### Metin Bölümü
Dava, taraflar arasındaki sözleşme uyarınca davalıdan temin edilen … cihazının gizli ayıplı ve davalının ağır kusurlu olduğunun tespiti istemine ilişkindir.
HMK. 106. maddesi uyarınca; tespit davası yoluyla mahkemeden bir hakkın veya bir hukuki ilişkinin varlığının ya da yokluğunun, yahut bir belgenin sahte olup olmadığının belirlenmesi talep edilebilir. Tespit davası açanın kanunlarda belirtilen istisnai durumlar dışında dava açmakta hukuken korunmaya değer bir yararı bulunmalıdır. Maddi vakıalar tek başlarına tespit davasının konusunu oluşturamaz.
Medeni Usul Hukuku’nda; hukuki yarar, mahkemeden hukuksal korunma istemi ile bir davanın açılabilmesi için davacının, bu davayı açmakta (veya mahkemeden hukuksal korunma istemekte) bir çıkarının bulunması gerektiğine ilişkin ilke anlamına gelir. Davacının, dava açmakta hukuk kuralları tarafından haklı bulunan (korunan) bir yararı olmalı, hakkını elde edebilmesi için mahkeme kararına ihtiyacı bulunmalıdır.
HMK. 114/1-h maddesi uyarınca davacının dava açmakta hukuki yararının bulunması dava şartıdır.
Davacının, dava açmakta hukuken korunmaya değer bir yararının bulunması gerekir. Bu şart; dava konusuna ilişkin genel dava şartlarından biri olup; davanın esası hakkında inceleme yapılabilmesi ve esas hakkında hüküm verilebilmesi için varlığı gerekli olduğundan olumlu dava şartları arasında sayılmaktadır. Bu nedenle; menfaate, davanın dinlenebilmesi şartı da denilmektedir.

### Kayıtlı Bilgiler
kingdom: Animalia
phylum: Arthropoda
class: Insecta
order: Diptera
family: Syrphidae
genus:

### Yapılacak İş
Tespit davası ve hukuki yarar konulu metinden, "Medeni Usul Hukuku’nda;" sözcüklerini içeren yerle başlayıp "kararına ihtiyacı bulunmalıdır." ile biten bölümü hiçbir değişiklik yapmadan yazın.

### Alıştırma Sonucu
Medeni Usul Hukuku’nda; hukuki yarar, mahkemeden hukuksal korunma istemi ile bir davanın açılabilmesi için davacının, bu davayı açmakta (veya mahkemeden hukuksal korunma istemekte) bir çıkarının bulunması gerektiğine ilişkin ilke anlamına gelir. Davacının, dava açmakta hukuk kuralları tarafından haklı bulunan (korunan) bir yararı olmalı, hakkını elde edebilmesi için mahkeme kararına ihtiyacı bulunmalıdır.